Ejercicio A: Reformule como lista breve el párrafo del texto sobre Mandela que comienza con «Aspirar a la justicia universal» y conserve sus ideas principales.
Ejercicio B: Según el texto sobre Mandela, ¿qué hace el poder, además de corromper?
Ejercicio C: Continúe el texto sobre Mandela a partir de su última frase.

Texto extraído:
Aspirar a la justicia universal es hoy una utopía, igual que lo es la
defensa de la igualdad y de la libertad. El género humano es lo que es y
Mandela, lamentablemente, tan sólo es una excepción. Lo que resulta vergonzante
hasta la náusea es, nuevamente, la manipulación que hace el poder de cualquier
atisbo de dignidad, de humanidad o de solidaridad. El poder no sólo corrompe,
sino que también desdibuja, difumina, emborrona. Ser hoy jefe de Estado es ser un
discurso, un texto, un mensaje más allá de la verdad de quienes lo pronuncian.
No
hacía falta que asistieran todas estas autoridades, signifique el término lo
que signifique. Nadie les había pedido que se justificaran, ni que se
disfrazaran de defensores de la paz o la fraternidad, ni que renunciaran de
palabra a la evidencia de sus actos. ¿Por qué acudir y ensuciar? ¿Por qué
manosear una vida como la de Mandela?

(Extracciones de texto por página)
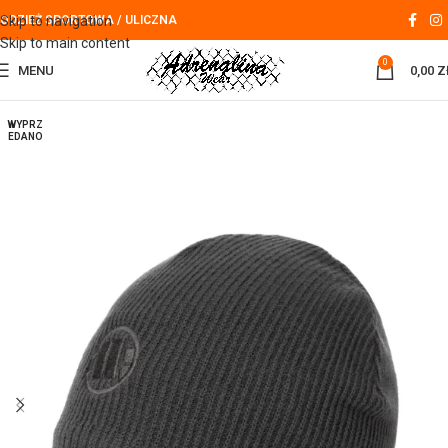
Skip to navigation
ODZIEŻ SPORTOWA / ULICZNA
Skip to main content
0
MENU
0,00
Z
WYPRZ
EDANO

Respuesta A:
- Aspirar hoy a la justicia universal es una utopía, como lo es defender la igualdad y la libertad.
- El género humano es lo que es, y Mandela no pasa de ser una excepción.
- Resulta vergonzante que el poder manipule cualquier atisbo de dignidad, humanidad o solidaridad.
- El poder no solo corrompe, sino que también desdibuja, difumina y emborrona.
- Ser hoy jefe de Estado equivale a ser un discurso o un mensaje ajeno a la verdad de quienes lo pronuncian.

Respuesta B: Desdibuja, difumina y emborrona.

Respuesta C:
La
política internacional ha convertido a una persona en un símbolo porque los
símbolos son muy fácilmente manipulables. Se cargan o descargan de
significados. Se llevan, se traen e, incluso, se comercia con ellos. Acabar con
la persona, con el ejemplo individual, con el testimonio de una vida única,
irrepetible, para convertirlo en algo de todos que huele a podrido. Ese apretón
de manos de un Premio Nobel de la Paz y de un dictador de izquierdas ha
acaparado todas las portadas, como el discurso del primer presidente negro de
EEUU, por el mero hecho de ser negro. Incluso la foto del presidente Obama desternillándose de risa con Cameron y la presidenta de Dinamarca, Helle Thorning-Schmidt. Presidentes todos que comercian con
armas, que bombardean, que separan, que explotan económicamente a otros países,
que hablan del gran ejemplo que supuso Mandela pero siguen excluyendo a las
minorías, infravalorando a las mujeres, persiguiendo a homosexuales…
El
poder no tiene límites en su continuo ejercicio de la desmemoria y el
embrutecimiento de la opinión pública. Es capaz de cualquier cosa con tal de
conseguir aquello que se propone, cueste lo que cueste. Ayer mintió y se saltó
a Naciones Unidas para atacar a otro país con ingentes reservas de petróleo y
hoy se presenta en las honras fúnebres de Mandela… Los ejemplos serían
interminables.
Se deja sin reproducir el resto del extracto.